Poster Session 1, 10:30 AM - 11:15 AM: Room 163 [C20]

Actigraphy-Based Sleep and Physical Activity as Pathways From Pregnancy Complications to Midlife Cardiometabolic and Mental Health Outcomes

Presenter: Aniketh Shelat

Faculty Sponsor: Rebecca Spencer

School: UMass Amherst

Research Area: Psychology and Behavioral Sciences

ABSTRACT

Pregnancy complications and prenatal mental health are associated with elevated risk for cardiometabolic and mental health disorders later in life, but the mechanisms linking pregnancy to midlife outcomes are not well defined.  Because sleep and physical activity shape cardiometabolic regulation and mental wealth, we hypothesize that sleep patterns and physical activity in middle adulthood partially mediate the long-term associations between (1) pregnancy complications and midlife cardiometabolic health, (2) pregnancy complications and midlife mental health, and (3) prenatal mental health and midlife cardiometabolic health. 

Existing cohort data collected during pregnancy will be used to classify pregnancy complications (preeclampsia, gestational hypertension, small-for-gestational birth, preterm birth) from medical records and to quantify prenatal mental health from questionnaires. During the ongoing 11–16-year follow-up, participants are instructed to wear a wrist actigraphy device for seven days to derive objective measures of sleep duration, sleep quality/continuity, sleep regularity, and physical activity. Raw actigraphy files are scored and quality-checked, then merged with midlife outcomes. Regression-based causal mediation models in R will estimate indirect effects through sleep and physical activity.  

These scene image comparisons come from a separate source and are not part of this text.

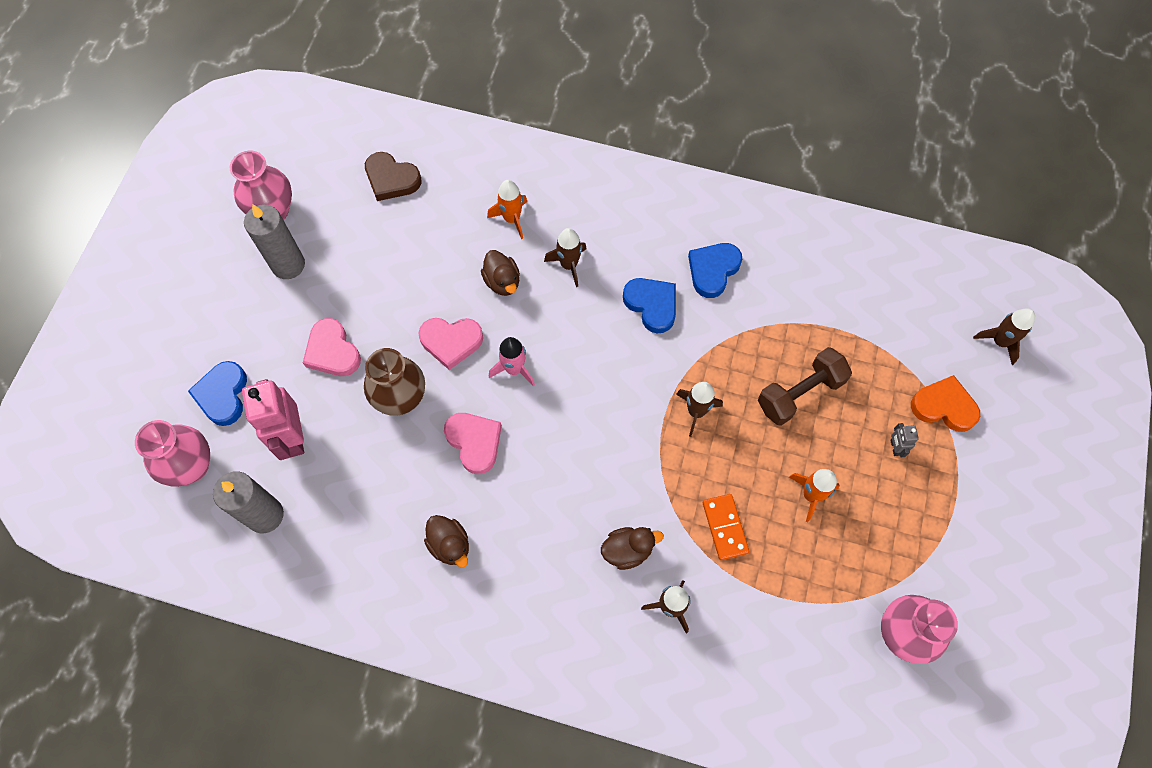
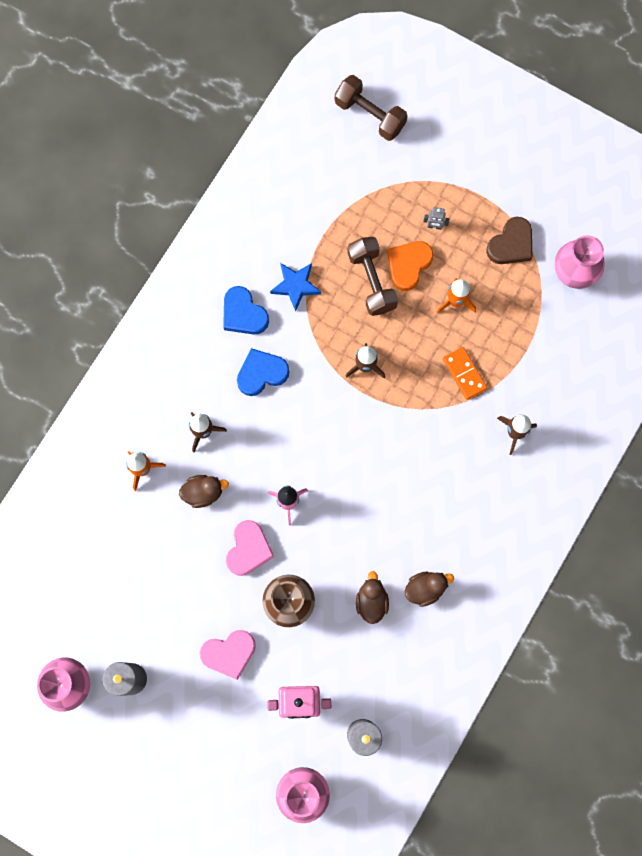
camera: 75 degrees left, 10 degrees up
(223, 395) = (244, 756): blue heart -> none
(391, 179) = (68, 568): brown heart -> brown heart (511, 244)
(474, 442) = (344, 550): pink heart -> none
(627, 550) = (464, 452): brown duck -> brown duck (371, 601)
(724, 527) = (464, 374): orange domino -> orange domino turned 60 degrees clockwise
(764, 314) = (295, 286): none -> blue star
(944, 406) = (411, 177): orange heart -> orange heart (408, 265)
(999, 342) = (370, 115): brown rocket -> brown dumbbell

It is expected that women with pregnancy complications and poorer prenatal mental health will show worse midlife cardiometabolic and mental health profiles, and that shorter, lower-quality sleep and lower physical activity will account for part of these associations.  Findings will clarify whether sleep and physical activity represent modifiable pathways, linking pregnancy experiences to later-life health.